Un lungo silenzio con il sapore dell’indifferenza. È quello che i sindacati imputano all’azienda farmaceutica statunitense Pfizer. Sotto la lente d’ingrandimento c’è lo stabilimento di Catania, inaugurato negli anni ’60 e che oggi conta circa 700 dipendenti. All’interno vengono prodotti antibiotici parenterali di prima linea per uso ospedaliero, penicillinici e non penicillinici. Nell’elenco non c’è invece il vaccino anti Covid-19, nonostante i diversi solleciti dei mesi scorsi, quando le dosi scarseggiavano. «Quella è stata un richiesta provocatoria anche perché produrre il vaccino comporterebbe una modifica troppo complicata per la linea di produzione», spiega a MeridioNews Giuseppe Coco, segretario della Femca Cisl.

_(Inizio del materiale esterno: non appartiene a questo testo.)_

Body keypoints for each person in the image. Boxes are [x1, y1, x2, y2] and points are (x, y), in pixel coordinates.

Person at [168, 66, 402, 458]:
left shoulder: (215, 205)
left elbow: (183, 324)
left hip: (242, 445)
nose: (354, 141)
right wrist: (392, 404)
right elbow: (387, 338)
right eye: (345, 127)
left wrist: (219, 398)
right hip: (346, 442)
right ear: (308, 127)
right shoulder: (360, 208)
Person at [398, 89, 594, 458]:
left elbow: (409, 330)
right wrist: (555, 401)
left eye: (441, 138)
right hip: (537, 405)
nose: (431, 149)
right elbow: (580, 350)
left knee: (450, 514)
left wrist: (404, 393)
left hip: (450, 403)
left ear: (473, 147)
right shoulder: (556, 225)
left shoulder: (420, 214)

Il nodo della questione riguarda invece l’ormai imminente delocalizzazione, in Cina, della produzione dell’antibiotico Tazocin. Una perdita che potrebbe avere pesanti ripercussioni a livello occupazionale, come sottolineano in una nota congiunta di Uil, Cisl, Cgil e Ugl di Catania. «Non sono chiare le prospettive dell’azienda – continua Coco – E noi, come sindacati, chiediamo da tempo un faccia a faccia a livello nazionale per capire quale sarà il futuro del sito di Catania. Dopo i lockdown si sta attraversando una fase di rilancio e delle rassicurazioni farebbero certamente rientrare l’allarme».
A preoccupare è anche «l’attuale organizzazione del colosso farmaceutico – si legge nella nota – che prevede la centralizzazione in sei hub localizzati su Europa, Asia e America, finalizzata al taglio di posti di lavoro». A quanto pare anche l’area non penicillinica rischia parecchio «poiché l’unico prodotto di punta ossia il Tygacil vede il suo brevetto in scadenza tra pochi mesi», continua la nota. «Davanti all’indifferenza attuale – prosegue Coco – è nostro dovere informare l’opinione pubblica».
Pfizer, insieme a STMicroeletronics rappresentano certamente le punte di diamante dell’area industriale del capoluogo etneo. La stessa che potrebbe ospitare anche Intel. La multinazionale americana si è detta pronta a investire 80 miliardi di euro in Europa e per riuscirci probabilmente verranno aperti due impianti di produzione di semiconduttori di ultima generazione. In lizza oltre all’Italia, con in mezzo la possibilità di Mirafiori in Piemonte, ci sono pure Germania e Francia.